Indeed, today, the novel is considered to have quite some artistic merit. It sheds light on the hypocrisy of the ‘high classes’ during Fin-de-Siecle Vienna. It is written in Viennese dialect – giving it documentary value for those times and shedding some light on the everyday life at the margins of society where the action of the book is placed.

The Court reversed the youth welfare office’s decision and left it to them to decide again on a listing in accordance with its case law. However, the youth welfare office only removed the work from the index in 2017, having set the book back on the list immediately after the ruling in 1992.

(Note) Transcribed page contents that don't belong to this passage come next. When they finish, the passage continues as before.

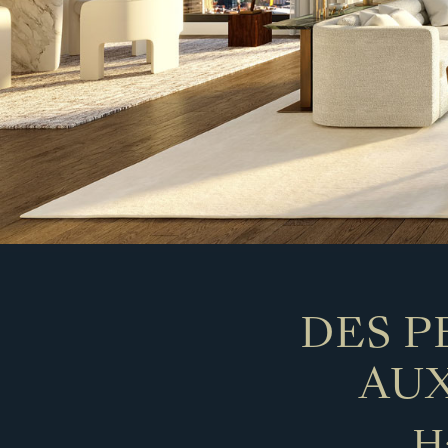
DES P
AU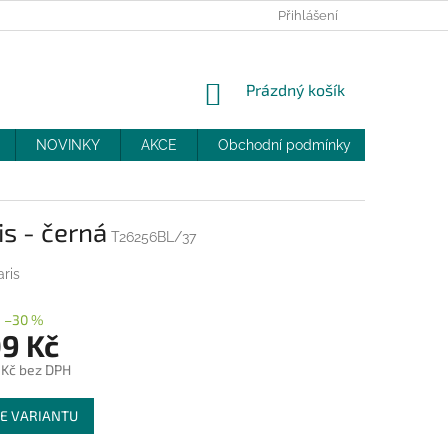
PRODEJNY
SLEVY
MOJE OBJEDNÁVKA
Přihlášení
NÁKUPNÍ
Prázdný košík
KOŠÍK
NOVINKY
AKCE
Obchodní podmínky
DOPRAV
s - černá
T26256BL/37
ris
–30 %
09 Kč
 Kč bez DPH
E VARIANTU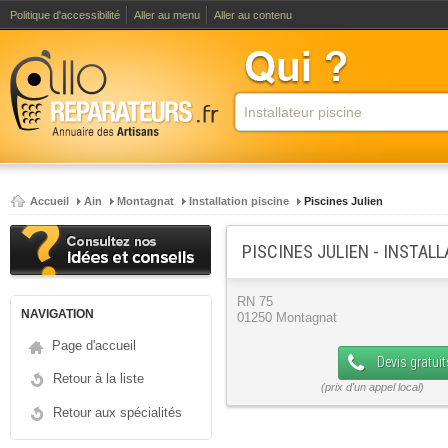
Politique d'accessibilité
Aller au menu
Aller au contenu
Accueil
Ain
Montagnat
Installation piscine
Piscines Julien
PISCINES JULIEN - INSTAL
RN 75
NAVIGATION
01250 Montagnat
Page d'accueil
Devis gratuit
Retour à la liste
Retour aux spécialités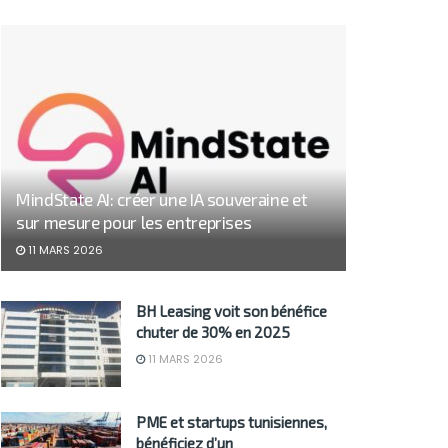
MindState AI: créer une IA souveraine et
sur mesure pour les entreprises
11 MARS 2026
BH Leasing voit son bénéfice
chuter de 30% en 2025
11 MARS 2026
PME et startups tunisiennes,
bénéficiez d’un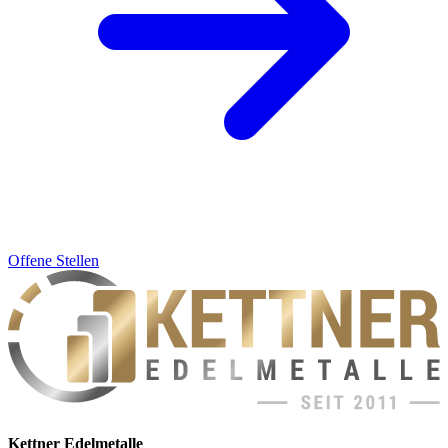
Offene Stellen
Kettner Edelmetalle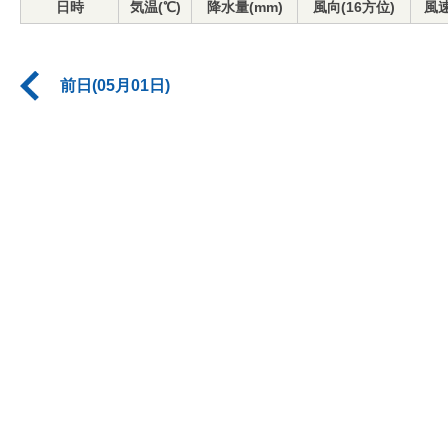
日時
気温(℃)
降水量(mm)
風向(16方位)
風速
前日(05月01日)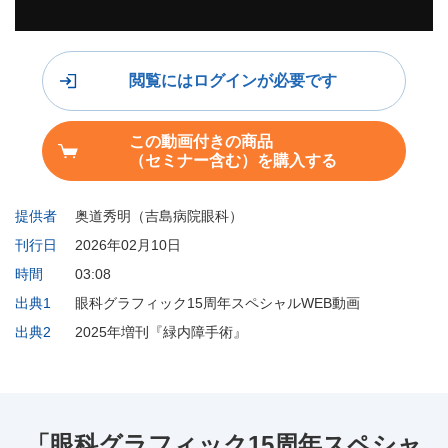
閲覧にはログインが必要です
この動画付きの商品
（セミナー含む）を購入する
提供者
奥道秀明（吉島病院眼科）
刊行日
2026年02月10日
時間
03:08
出典1
眼科グラフィック15周年スペシャルWEB動画
出典2
2025年増刊『緑内障手術』
「眼科グラフィック15周年スペシャ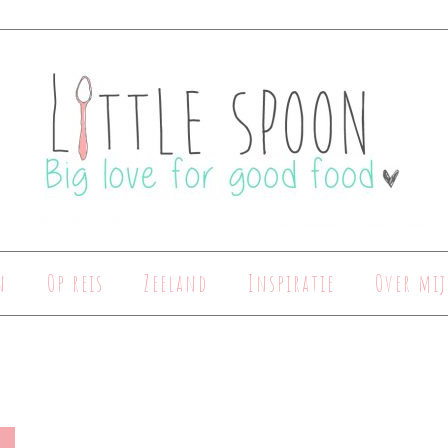
n
Op reis
Zeeland
Inspiratie
Over mij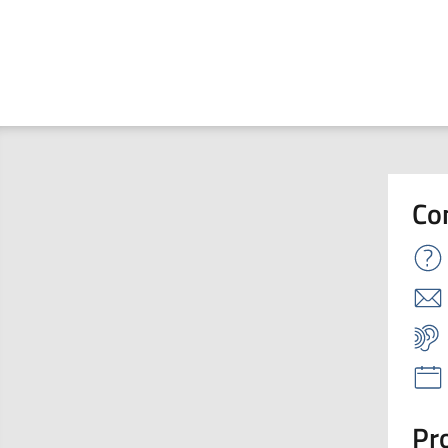
Co
Pro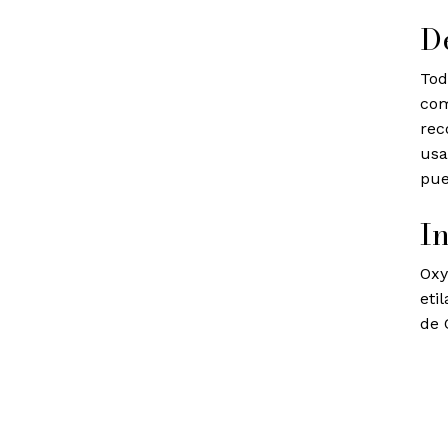
D
Tod
com
rec
usa
pue
I
Oxy
eti
de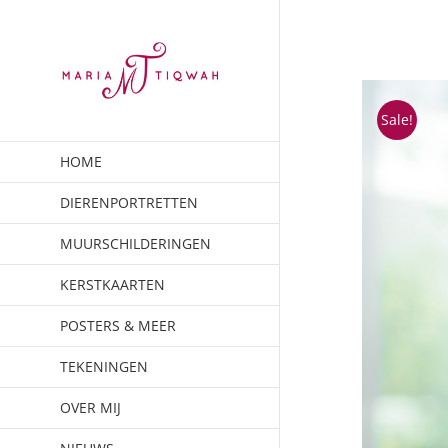
Ga
naar
inhoud
Sale!
HOME
DIERENPORTRETTEN
MUURSCHILDERINGEN
KERSTKAARTEN
POSTERS & MEER
TEKENINGEN
OVER MIJ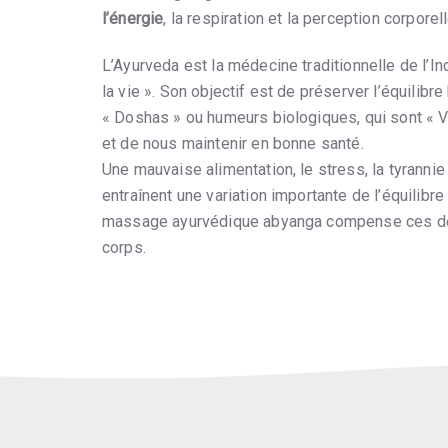
l’énergie
, la respiration et la perception corporell
L’Ayurveda est la médecine traditionnelle de l’In
la vie ». Son objectif est de préserver l’équilib
« Doshas » ou humeurs biologiques, qui sont « Và
et de nous maintenir en bonne santé.
Une mauvaise alimentation, le stress, la tyranni
entraînent une variation importante de l’équilibr
massage ayurvédique abyanga compense ces désé
corps.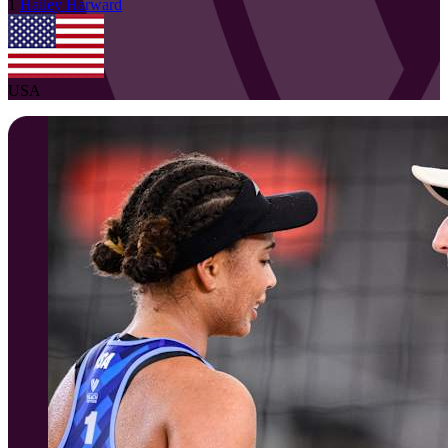
1
Hailey
Harward
USA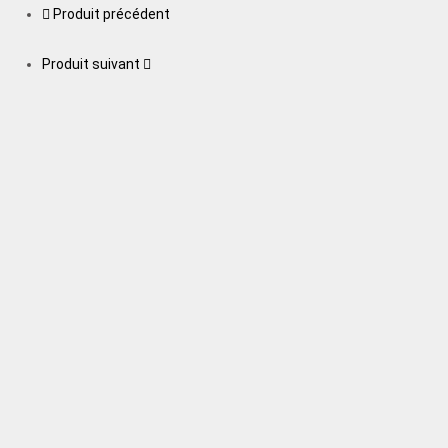
Produit précédent
Produit suivant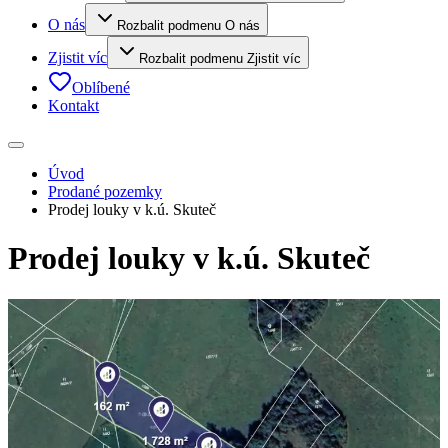
O nás
Rozbalit podmenu O nás
Zjistit víc
Rozbalit podmenu Zjistit víc
Oblíbené
Kontakt
Úvod
Prodané pozemky
Prodej louky v k.ú. Skuteč
Prodej louky v k.ú. Skuteč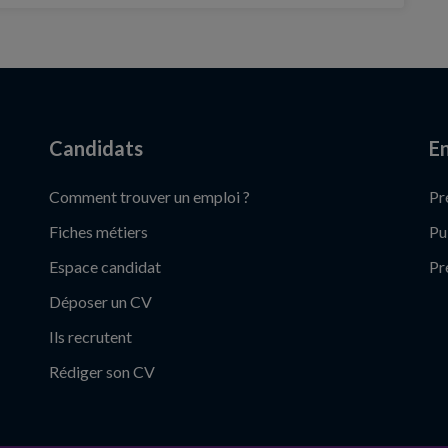
Candidats
En
Comment trouver un emploi ?
Pr
Fiches métiers
Pu
Espace candidat
Pr
Déposer un CV
Ils recrutent
Rédiger son CV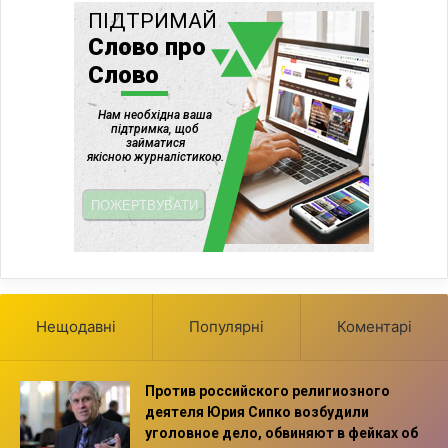
Нещодавні
Популярні
Коментарі
Против российского религиозного
деятеля Юрия Сипко возбудили
уголовное дело, обвиняют в фейках об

We have to leave traditional ideas of beauty behind us

Both cases highlight the obstacles imposed on art by moral censorship, which are no less up-to-date today than they were in the 90s. In the era of modern and post-modern art, which tests conventional notions of beauty more than ever, there is just no place for state enforcement of aesthetics. What is beautiful or can be expressed through the means of art evolves each and every day. It’s the legal order’s job to protect freedom of expression from censorship.

The Local Court of Darmstadt (a city not necessarily known for its avant-garde creative scene) made a fitting remark in its 1971 decision “Roman Barbara” which I think is a good note to end this article on:

“That art and pornography are not necessarily opposites, that there can rather be artistic pornography, is widely recognized today… Aesthetic aspects have to be left out of consideration; the 19th century notion that art has to be oriented beautiful is no longer suitable today.”